Please, friend, reach out your hand. Try not to give in to the fear. There are millions of more loving mothers than there are heartless killers on this planet. Even if we haven’t met them yet we have many more friends, sisters, and brothers than we could ever have enemies. And those who choose to be enemies have their own reasons, be they conscious choices or the result of damage and hopelessness. But we need not live like that, and we need not live under the shadow of it either.
Maybe you can’t see hope right now, but maybe you can sense it? Can you smell it, hear it? That movement in the dark is more likely a friend than a wolf. Isn’t there enough evidence that the sun will shine again tomorrow, and that spring will come?
And I suppose that is my Sunday sermon, one day early.
I’ve come back after writing this because I wasn’t expecting to make a statement of faith, or non-faith here. But the plain fact is that I have found so much beauty and freedom and joy by leaving behind those teachings that no longer make sense to me, as fables and stories. Maybe they were meant to help; probably they were metaphorical in their beginnings. Maybe they were stories told to make children behave; certainly, they have been used since, even in recent times, to control and to oppress.
Still, maybe you find comfort in them. If so, this blog post was not written for you, though I hope you see the symbolism and find truth in them metaphorically more than literally. Maybe you can believe me when I say that I care as much about your peace of mind and happiness, as you care about the state of my soul.
And maybe you find all this offensive or insulting. If so, I apologize. The literal interpretations of so many holy writings have left many like me without hope or encouragement. I contend that we are doing great damage in the church today by teaching that we are born corrupt, that we are literally “nothing without Jesus.” If you find hope in the doctrine of original sin, and the propitiatory sacrifice of God’s son for your salvation, I mean you no insult or ill will.
I only wish to encourage those, like me, who might have been taught that not to believe such things means there is no hope or meaning at all in the universe, let alone their own lives. You see, I believe to the contrary, that it is a beautiful and surprising delight to realize that we create our own meaning in the world and that our lives need not fit some formula interpreted from antiquity.
It is comforting to think we have a heavenly parent, a father, or even a force of the universe that has our best interests at heart. It is frightening to move out into the dark alone. But oh how exciting and glorious to find we can! And maybe the imaginary friend of our childhood was just the beginning, practice at getting to know and be comfortable with our own selves, and building up the courage to recognize ourselves in others, and to reach out to them. After that, there is no need for friends we can’t see.
You want me to know the love of your god. I just want us to not waste the one life we are given waiting for something that will never come. How sad to stand at the corner waiting for a friend while thousands walk by. We are friends. Shake my hand, will you?

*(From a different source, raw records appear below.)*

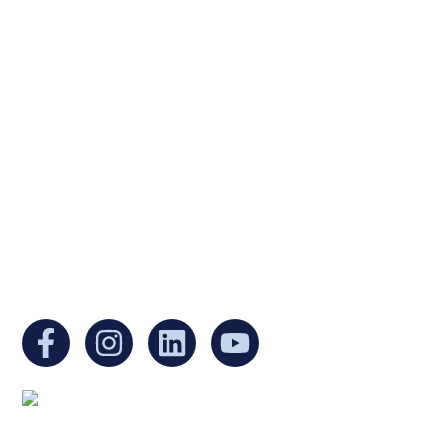
Ukrainian Cultural Center of New England is
a non-profit, tax-exempt charitable
organization under Section 501(c)(3) of the
Internal Revenue Code and is a registered
Non-Profit Organization in Massachusetts.
EIN:
88-3213530
You can find us at:
Mailing address: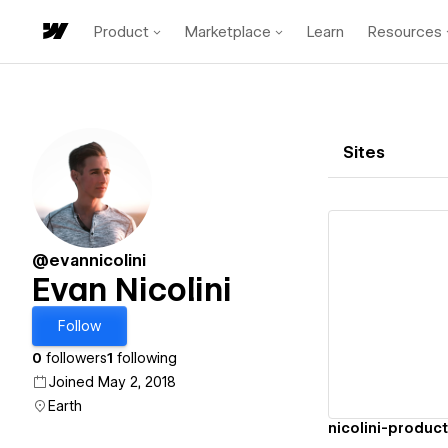
Product
Marketplace
Learn
Resources
Sites
@evannicolini
Evan Nicolini
Vi
Follow
0
followers
1
following
Joined May 2, 2018
Earth
nicolini-produc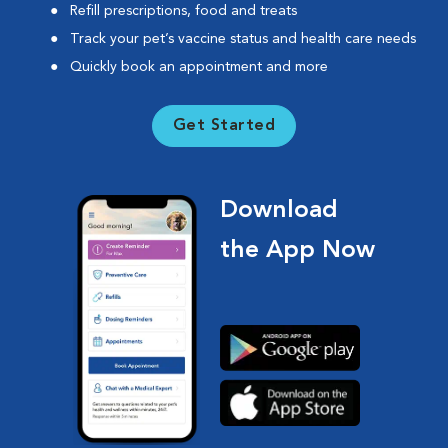
Refill prescriptions, food and treats
Track your pet’s vaccine status and health care needs
Quickly book an appointment and more
Get Started
Download
the App Now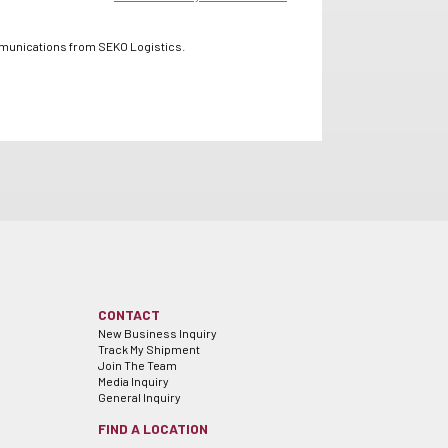
mmunications from SEKO Logistics.
CONTACT
New Business Inquiry
Track My Shipment
Join The Team
Media Inquiry
General Inquiry
FIND A LOCATION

One last little thing while I am on this gigantic subject, I do not believe we need an unseen deity to create our moral code. We have done this on our own, no matter how we’ve framed it, or what stories our culture has taught us about it. We know in our hearts it is not good to hurt others or ourselves. We understand by instinct what it means to love, and if we need a book, or a code, or an unseen force to keep us from doing evil and harm, then we have some very serious problems that religion won’t fix.
I bid you peace, and courage to move toward those horses in the dark meadow that Jack Gilbert tells us about. Be careful, but while you’re at it, take a deep breath and be delighted in the chill of the night air, and anticipation of discovery.